I think another major problem with this movie was that I believe it would've been extremely effective as the final 30 minutes of the first "Unbroken" rather than being a 90-minute movie on its own. I'll hold my ground that this portion of the book is what makes the story interesting, but it's the final third of the book as opposed to being a second book on its own. There's not enough content to fill an entire movie and make it perfectly engaging, especially when you don't have a very competent team of writers to begin with. The moments where Zamperini is having nightmares about the war or seeing hallucinations of the main Japanese guy who tortured him are extremely effective. There's a scene with him at a restaurant where the server gives him rice, but he flips out because his memories with rice consistent of it being full of bugs and worms, thus making that scene effective.
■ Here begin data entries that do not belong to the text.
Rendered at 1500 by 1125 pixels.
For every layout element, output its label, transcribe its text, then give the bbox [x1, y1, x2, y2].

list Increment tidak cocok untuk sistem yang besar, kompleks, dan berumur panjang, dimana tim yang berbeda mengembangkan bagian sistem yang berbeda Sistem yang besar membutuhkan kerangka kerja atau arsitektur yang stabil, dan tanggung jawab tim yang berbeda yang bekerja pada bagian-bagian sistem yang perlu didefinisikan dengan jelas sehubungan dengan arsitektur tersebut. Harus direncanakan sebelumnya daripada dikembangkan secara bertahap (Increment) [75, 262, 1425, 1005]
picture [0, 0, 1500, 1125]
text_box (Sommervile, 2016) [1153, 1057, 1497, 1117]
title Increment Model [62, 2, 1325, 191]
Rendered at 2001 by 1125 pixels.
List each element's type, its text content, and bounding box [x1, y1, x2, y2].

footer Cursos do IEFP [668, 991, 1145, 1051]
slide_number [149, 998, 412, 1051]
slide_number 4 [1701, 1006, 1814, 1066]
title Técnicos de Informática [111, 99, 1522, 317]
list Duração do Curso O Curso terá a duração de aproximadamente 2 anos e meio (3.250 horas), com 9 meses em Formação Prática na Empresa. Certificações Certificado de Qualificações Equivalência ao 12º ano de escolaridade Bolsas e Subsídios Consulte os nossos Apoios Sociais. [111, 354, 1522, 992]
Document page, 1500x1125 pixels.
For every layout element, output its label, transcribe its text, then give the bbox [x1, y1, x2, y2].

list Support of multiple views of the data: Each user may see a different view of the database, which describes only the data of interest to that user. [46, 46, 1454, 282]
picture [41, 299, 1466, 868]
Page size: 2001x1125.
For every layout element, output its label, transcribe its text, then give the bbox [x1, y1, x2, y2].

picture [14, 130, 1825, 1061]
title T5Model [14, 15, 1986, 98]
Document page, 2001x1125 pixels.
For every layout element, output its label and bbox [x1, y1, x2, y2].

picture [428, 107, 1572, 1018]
But in between moments like this, there's a lot of moments with everyone living life in a very normal way and those moments weren't very engaging. They spent a long time on the love story between him and his wife and that love story wasn't very interesting, which in turn made the sequences at the end with their marriage falling apart less emotionally impactful given that I wasn't as invested.
That said, I walked out of this film having been much less offended at the final result than the first movie. Yes, Angelina Jolie made a better film on a technical scale than Harold Cronk did in this sequel. But whereas Jolie and company ripped the heart and soul out of Zamerini's story, Cronk and company actually had good intentions and stayed true to the full story. It's a lower quality film, but it's a more accurate film that does a better job at doing justice to the story and to the book that I have come to love. In a perfect world, perhaps we could combine the two films into one proper "Unbroken" film that tells the whole story of Zamperini as told in Hillenbrand's and does so with proper cinematic qualities, as in good acting, good directing, good cinematography and good storytelling abilities. And maybe the perfect person for that would be Mel Gibson, who has proven to be great with his war films in accurately capturing the horrors of war, but also being able to do justice to the religious side of things, like he did with "Hacksaw Ridge." Given that he also directed "The Passion of the Christ," I think he'd be the perfect director to make a proper "Unbroken" film. But alas, we'll just have to live with what we have. My grade for "Unbroken: Path to Redemption" is a 7/10.